▸ Exercise goal: Find each line in the records that contains the word "компании" and copy those lines out in full.

▬▬▬▬▬▬▬▬▬▬

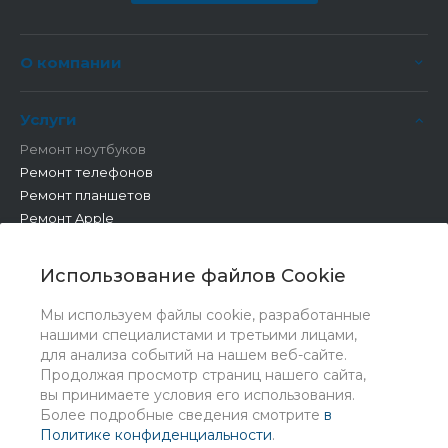
О компании
Услуги
Ремонт ноутбуков
Ремонт телефонов
Ремонт планшетов
Ремонт Apple
Ремонт бытовой техники
Другие работы
Использование файлов Cookie
Мы используем файлы cookie, разработанные
нашими специалистами и третьими лицами,
для анализа событий на нашем веб-сайте.
Продолжая просмотр страниц нашего сайта,
вы принимаете условия его использования.
Более подробные сведения смотрите
в
Политике конфиденциальности
.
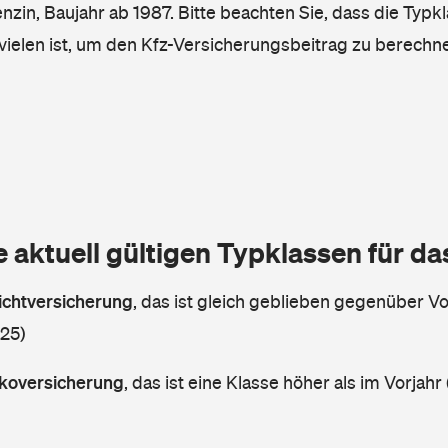
enzin, Baujahr ab 1987. Bitte beachten Sie, dass die Typk
vielen ist, um den Kfz-Versicherungsbeitrag zu berechn
e aktuell gültigen Typklassen für d
lichtversicherung
,
das ist gleich geblieben gegenüber Vor
 25)
askoversicherung
,
das ist eine Klasse höher als im Vorjahr 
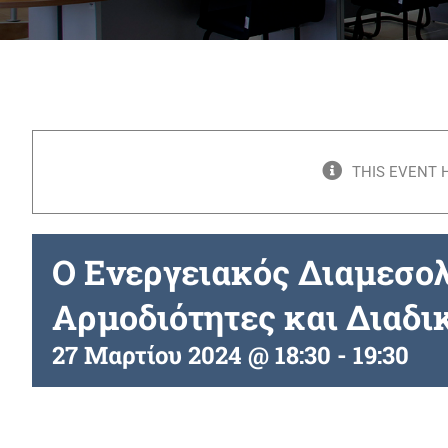
THIS EVENT 
Ο Ενεργειακός Διαμεσο
Αρμοδιότητες και Διαδι
27 Μαρτίου 2024 @ 18:30
-
19:30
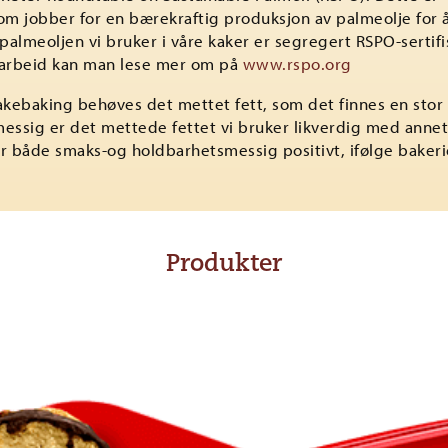
om jobber for en bærekraftig produksjon av palmeolje for 
almeoljen vi bruker i våre kaker er segregert RSPO-sertifi
 arbeid kan man lese mer om på
www.rspo.org
akebaking behøves det mettet fett, som det finnes en stor 
essig er det mettede fettet vi bruker likverdig med annet
r både smaks-og holdbarhetsmessig positivt, ifølge bakeri
Produkter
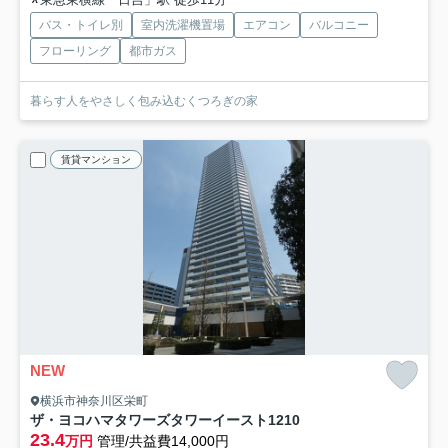
バス・トイレ別
室内洗濯機置場
エアコン
バルコニー
フローリング
都市ガス
暮らす人をやさしく包み込むくつろぎの家
賃貸マンション
NEW
横浜市神奈川区栄町
ザ・ヨコハマタワーズタワーイースト
1210
23.4
万円
管理/共益費14,000円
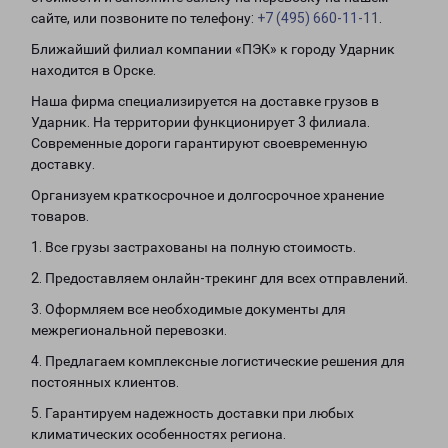
сайте, или позвоните по телефону:
+7 (495) 660-11-11
.
Ближайший филиал компании «ПЭК» к городу Ударник
находится в Орске.
Наша фирма специализируется на доставке грузов в
Ударник. На территории функционирует 3 филиала.
Современные дороги гарантируют своевременную
доставку.
Организуем краткосрочное и долгосрочное хранение
товаров.
1. Все грузы застрахованы на полную стоимость.
2. Предоставляем онлайн-трекинг для всех отправлений.
3. Оформляем все необходимые документы для
межрегиональной перевозки.
4. Предлагаем комплексные логистические решения для
постоянных клиентов.
5. Гарантируем надежность доставки при любых
климатических особенностях региона.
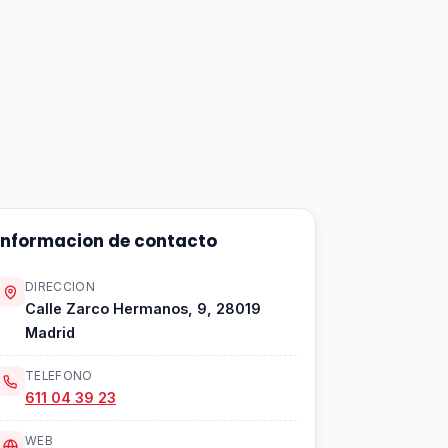
Informacion de contacto
DIRECCION
Calle Zarco Hermanos, 9, 28019
Madrid
TELEFONO
611 04 39 23
WEB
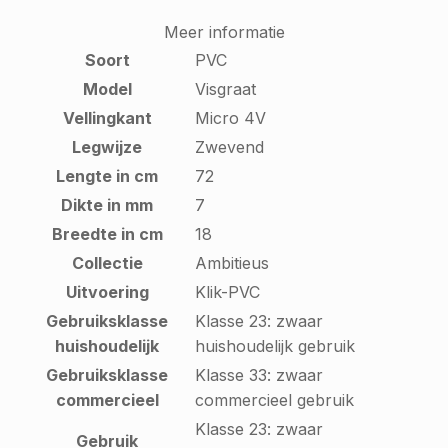
Meer informatie
Soort
PVC
Model
Visgraat
Vellingkant
Micro 4V
Legwijze
Zwevend
Lengte in cm
72
Dikte in mm
7
Breedte in cm
18
Collectie
Ambitieus
Uitvoering
Klik-PVC
Gebruiksklasse
Klasse 23: zwaar
huishoudelijk
huishoudelijk gebruik
Gebruiksklasse
Klasse 33: zwaar
commercieel
commercieel gebruik
Klasse 23: zwaar
Gebruik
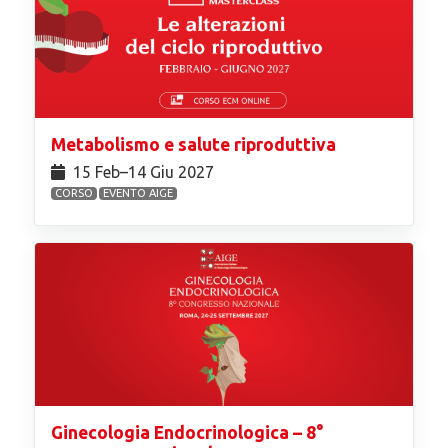
Metabolismo e salute riproduttiva
15 Feb⁠–14 Giu 2027
CORSO
EVENTO AIGE
Ginecologia Endocrinologica – 8°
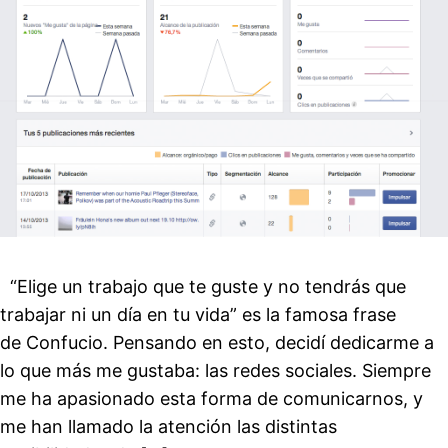
“Elige un trabajo que te guste y no tendrás que
trabajar ni un día en tu vida” es la famosa frase
de Confucio. Pensando en esto, decidí dedicarme a
lo que más me gustaba: las redes sociales. Siempre
me ha apasionado esta forma de comunicarnos, y
me han llamado la atención las distintas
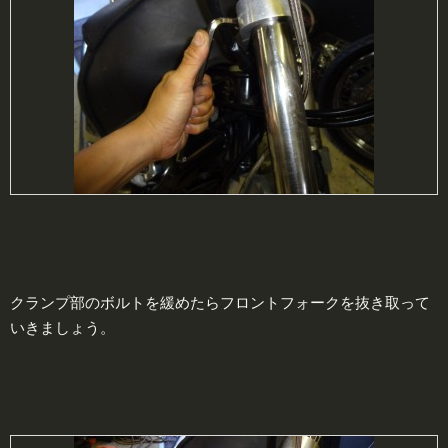
クランプ部のボルトを緩めたらフロントフォークを抜き取って
いきましょう。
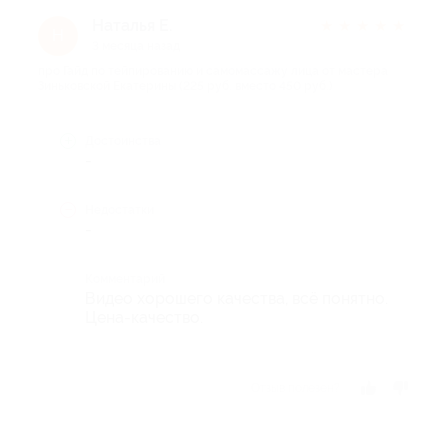
Наталья Е.
★
★
★
★
★
Н
3 месяца назад
про Гайд по тейпированию и самомассажу лица от мастера
Зиньковской Екатерины (225 руб. вместо 450 руб.)
Достоинства
-
Недостатки
-
Комментарий
Видео хорошего качества, всё понятно.
Цена-качество.
Отзыв полезен?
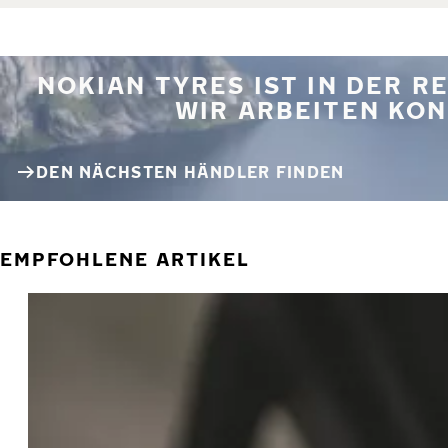
NOKIAN TYRES IST IN DER 
WIR ARBEITEN KON
DEN NÄCHSTEN HÄNDLER FINDEN
EMPFOHLENE ARTIKEL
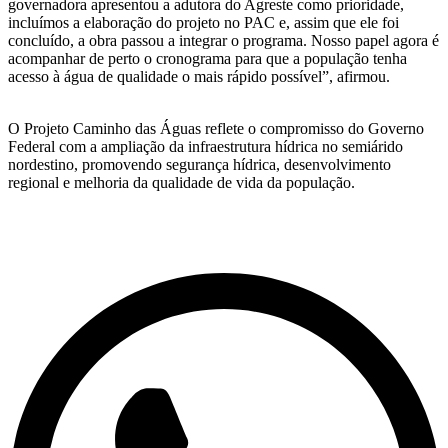
governadora apresentou a adutora do Agreste como prioridade,
incluímos a elaboração do projeto no PAC e, assim que ele foi
concluído, a obra passou a integrar o programa. Nosso papel agora é
acompanhar de perto o cronograma para que a população tenha
acesso à água de qualidade o mais rápido possível”, afirmou.
O Projeto Caminho das Águas reflete o compromisso do Governo
Federal com a ampliação da infraestrutura hídrica no semiárido
nordestino, promovendo segurança hídrica, desenvolvimento
regional e melhoria da qualidade de vida da população.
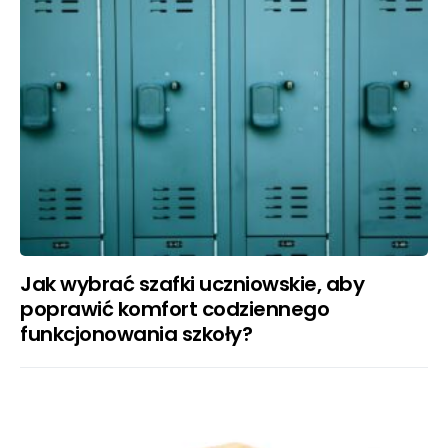
Jak wybrać szafki uczniowskie, aby
poprawić komfort codziennego
funkcjonowania szkoły?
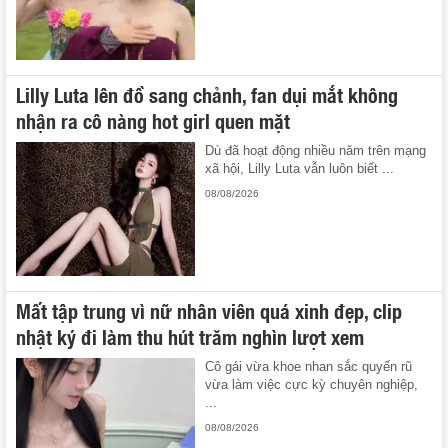
Lilly Luta lên đồ sang chảnh, fan dụi mắt không
nhận ra cô nàng hot girl quen mặt
Dù đã hoạt động nhiều năm trên mạng
xã hội, Lilly Luta vẫn luôn biết ...
08/08/2026
Mất tập trung vì nữ nhân viên quá xinh đẹp, clip
nhật ký đi làm thu hút trăm nghìn lượt xem
Cô gái vừa khoe nhan sắc quyến rũ
vừa làm việc cực kỳ chuyên nghiệp,
...
08/08/2026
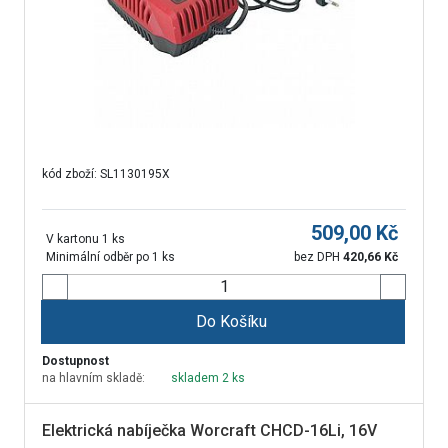
kód zboží:
SL1130195X
509,00
Kč
V kartonu 1 ks
Minimální odběr po 1 ks
bez DPH
420,66
Kč
Do Košíku
Dostupnost
na hlavním skladě:
skladem 2 ks
Elektrická nabíječka Worcraft CHCD-16Li, 16V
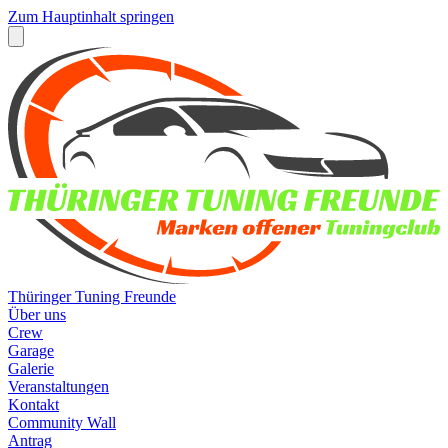
Zum Hauptinhalt springen
Thüringer Tuning Freunde
Über uns
Crew
Garage
Galerie
Veranstaltungen
Kontakt
Community Wall
Antrag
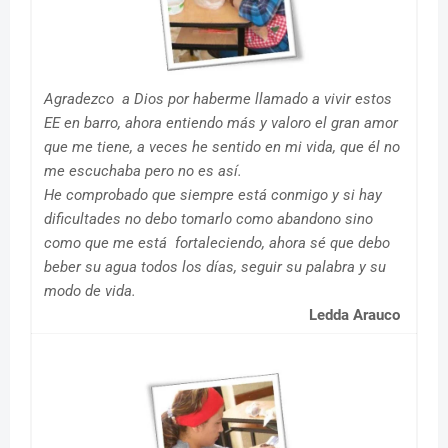
Agradezco a Dios por haberme llamado a vivir estos
EE en barro, ahora entiendo más y valoro el gran amor
que me tiene, a veces he sentido en mi vida, que él no
me escuchaba pero no es así.
He comprobado que siempre está conmigo y si hay
dificultades no debo tomarlo como abandono sino
como que me está fortaleciendo, ahora sé que debo
beber su agua todos los días, seguir su palabra y su
modo de vida.
Ledda Arauco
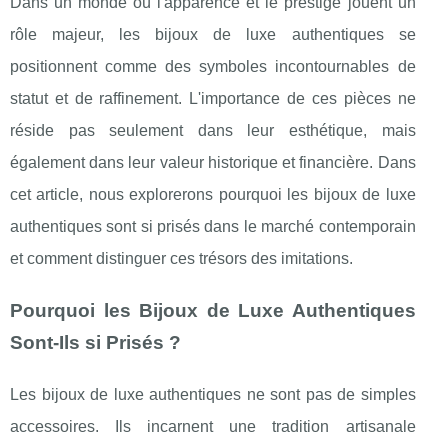
Dans un monde où l'apparence et le prestige jouent un
rôle majeur, les bijoux de luxe authentiques se
positionnent comme des symboles incontournables de
statut et de raffinement. L'importance de ces pièces ne
réside pas seulement dans leur esthétique, mais
également dans leur valeur historique et financière. Dans
cet article, nous explorerons pourquoi les bijoux de luxe
authentiques sont si prisés dans le marché contemporain
et comment distinguer ces trésors des imitations.
Pourquoi les Bijoux de Luxe Authentiques
Sont-Ils si Prisés ?
Les bijoux de luxe authentiques ne sont pas de simples
accessoires. Ils incarnent une tradition artisanale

▬▬▬▬▬▬▬▬▬▬

▸ Answer space:
О компании
Ближайший филиал компании «ПЭК» к городу Ударник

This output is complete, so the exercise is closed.